Todas as crianças da família têm de 1 a 7 anos. Três delas ficaram doentes na última noite, com febre e tosse. Ruben acredita que as crianças pegaram um resfriado porque, durante a noite, serenou bastante e a família encontrou apenas pedaços de pano e de papelão para se cobrir. As crianças não receberam atendimento médico.
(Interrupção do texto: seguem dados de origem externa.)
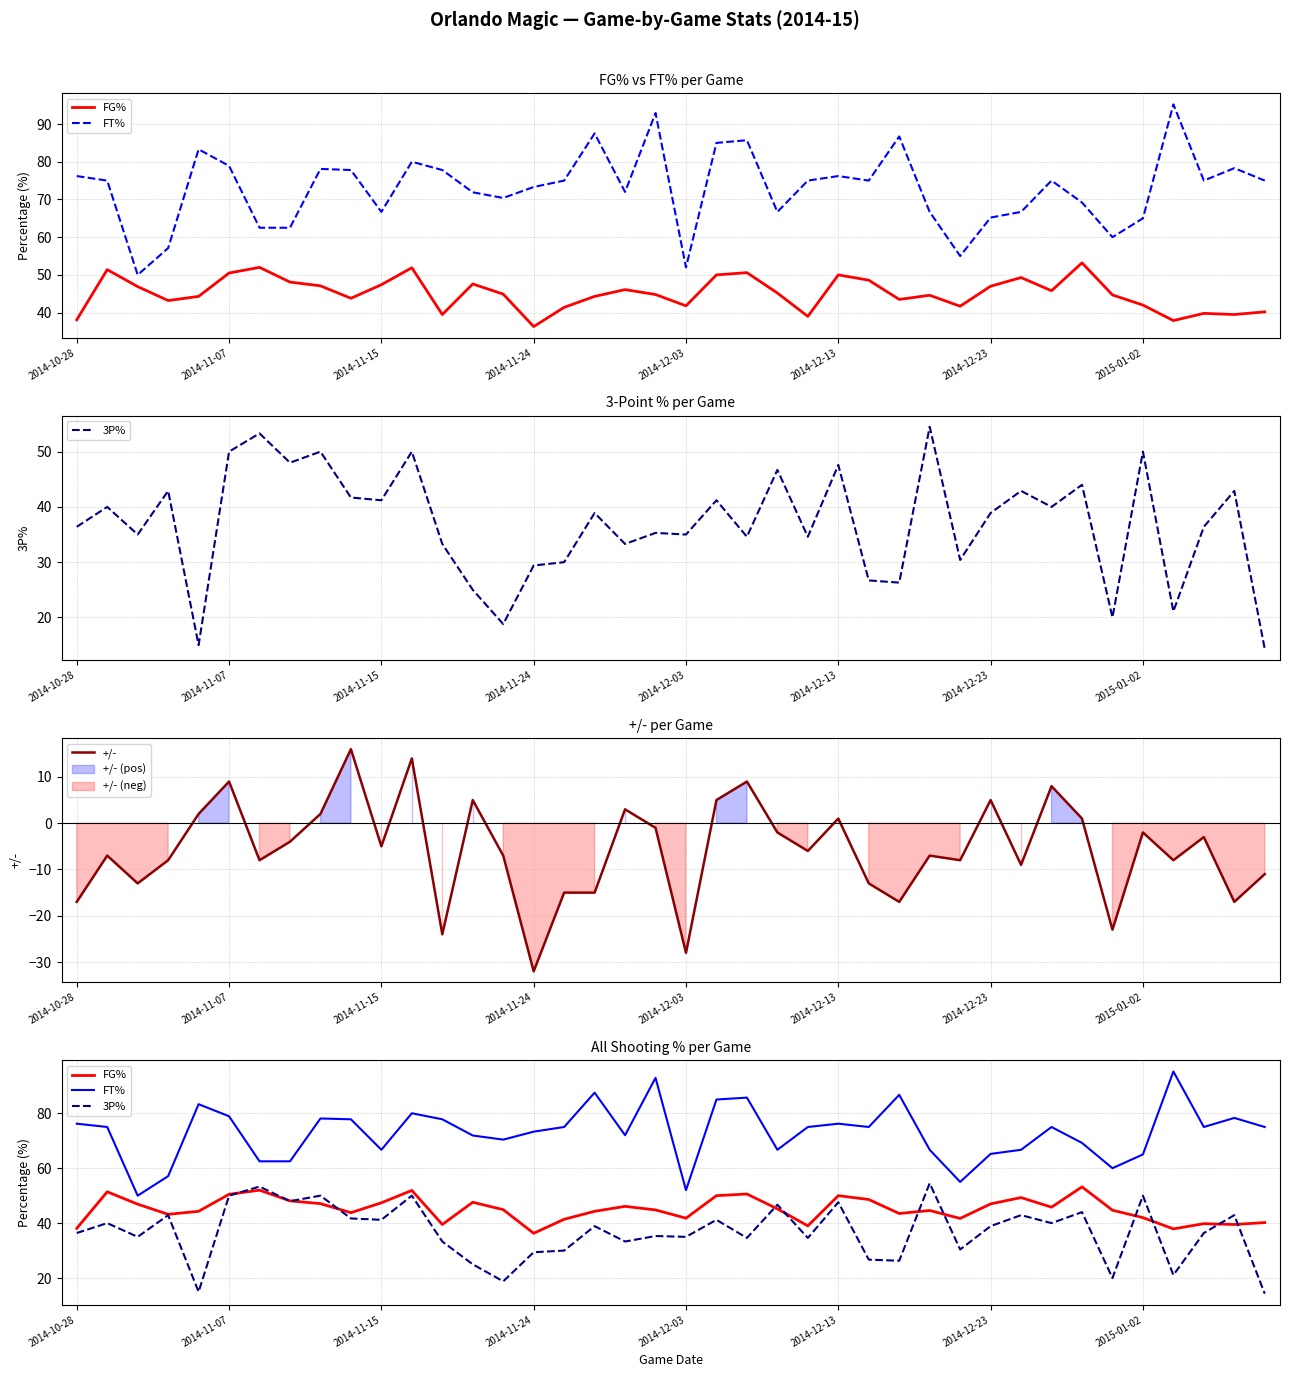

At which category is the sum across all series the highest?

11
— A gente chega a passar um dia sem comer. O brasileiro tem sido muito solidário com a gente. Mas tem muito companheiro nosso nas ruas. É difícil ajudar todo mundo. O que luto agora é para conseguir um emprego. Só quero uma vida digna para minha família — afirma o patriarca, que pretende trazer três irmãos para Boa Vista assim que conseguir estabilidade no Brasil.

O imigrante tem no currículo a passagem por três petroleiras venezuelanas, da época em que o país era presidido por Hugo Chávez.

— O governo Maduro mente. Diz que está tudo bem, enquanto nossos irmãos morrem de fome. Precisam gastar o salário de um mês se quiserem comprar arroz e um pedaço de carne.

Ontem, o presidente Michel Temer assinou medida provisória para enfrentar a crise migratória de venezuelanos em Roraima. Para a prefeita de Boa Vista, Teresa Surita, a ajuda oferecida pelo governo federal é um bom início, mas além de ter chegado tarde, não dará conta da crise humanitária. A principal ação anunciada, a interiorização, tem a meta tímida de realocar mil imigrantes em 90 dias. Segundo ela, por dia, chegam a entrar 500 novas pessoas procurando abrigo.